(RECORDED DATA begins)
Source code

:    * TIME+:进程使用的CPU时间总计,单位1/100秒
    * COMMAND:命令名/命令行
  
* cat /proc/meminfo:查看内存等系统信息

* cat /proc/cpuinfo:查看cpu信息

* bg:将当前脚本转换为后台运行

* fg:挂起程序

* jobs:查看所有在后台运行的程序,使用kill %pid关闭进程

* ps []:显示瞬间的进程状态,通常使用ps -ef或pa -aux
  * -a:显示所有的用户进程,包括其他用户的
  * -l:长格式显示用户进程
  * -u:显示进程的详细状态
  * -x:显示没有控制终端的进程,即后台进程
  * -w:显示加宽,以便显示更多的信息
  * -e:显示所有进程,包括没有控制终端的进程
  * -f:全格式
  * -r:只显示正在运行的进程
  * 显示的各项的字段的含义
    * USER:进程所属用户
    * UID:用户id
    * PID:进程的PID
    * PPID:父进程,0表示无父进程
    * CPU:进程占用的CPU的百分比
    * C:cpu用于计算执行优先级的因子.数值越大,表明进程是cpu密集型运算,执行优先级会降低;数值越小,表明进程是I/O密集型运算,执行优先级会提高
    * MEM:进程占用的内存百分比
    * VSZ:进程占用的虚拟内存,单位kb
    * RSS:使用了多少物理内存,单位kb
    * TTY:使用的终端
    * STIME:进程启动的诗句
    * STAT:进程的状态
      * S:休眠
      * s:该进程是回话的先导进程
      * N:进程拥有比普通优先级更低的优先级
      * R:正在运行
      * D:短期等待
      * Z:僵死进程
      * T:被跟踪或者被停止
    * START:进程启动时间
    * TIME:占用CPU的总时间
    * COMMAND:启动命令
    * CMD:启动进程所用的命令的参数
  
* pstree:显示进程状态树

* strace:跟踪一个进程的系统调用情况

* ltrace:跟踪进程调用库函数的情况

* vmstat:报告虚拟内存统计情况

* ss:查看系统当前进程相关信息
(RECORDED DATA ends)
• [THE TASK]: Return, verbatim, the stretch of the data from the line containing "[]:显示瞬间的进程状态,通常使用ps -ef或pa -aux" through the final line of the data, including both ends.

• [SOLUTION BELOW]:
* ps []:显示瞬间的进程状态,通常使用ps -ef或pa -aux
  * -a:显示所有的用户进程,包括其他用户的
  * -l:长格式显示用户进程
  * -u:显示进程的详细状态
  * -x:显示没有控制终端的进程,即后台进程
  * -w:显示加宽,以便显示更多的信息
  * -e:显示所有进程,包括没有控制终端的进程
  * -f:全格式
  * -r:只显示正在运行的进程
  * 显示的各项的字段的含义
    * USER:进程所属用户
    * UID:用户id
    * PID:进程的PID
    * PPID:父进程,0表示无父进程
    * CPU:进程占用的CPU的百分比
    * C:cpu用于计算执行优先级的因子.数值越大,表明进程是cpu密集型运算,执行优先级会降低;数值越小,表明进程是I/O密集型运算,执行优先级会提高
    * MEM:进程占用的内存百分比
    * VSZ:进程占用的虚拟内存,单位kb
    * RSS:使用了多少物理内存,单位kb
    * TTY:使用的终端
    * STIME:进程启动的诗句
    * STAT:进程的状态
      * S:休眠
      * s:该进程是回话的先导进程
      * N:进程拥有比普通优先级更低的优先级
      * R:正在运行
      * D:短期等待
      * Z:僵死进程
      * T:被跟踪或者被停止
    * START:进程启动时间
    * TIME:占用CPU的总时间
    * COMMAND:启动命令
    * CMD:启动进程所用的命令的参数
  
* pstree:显示进程状态树

* strace:跟踪一个进程的系统调用情况

* ltrace:跟踪进程调用库函数的情况

* vmstat:报告虚拟内存统计情况

* ss:查看系统当前进程相关信息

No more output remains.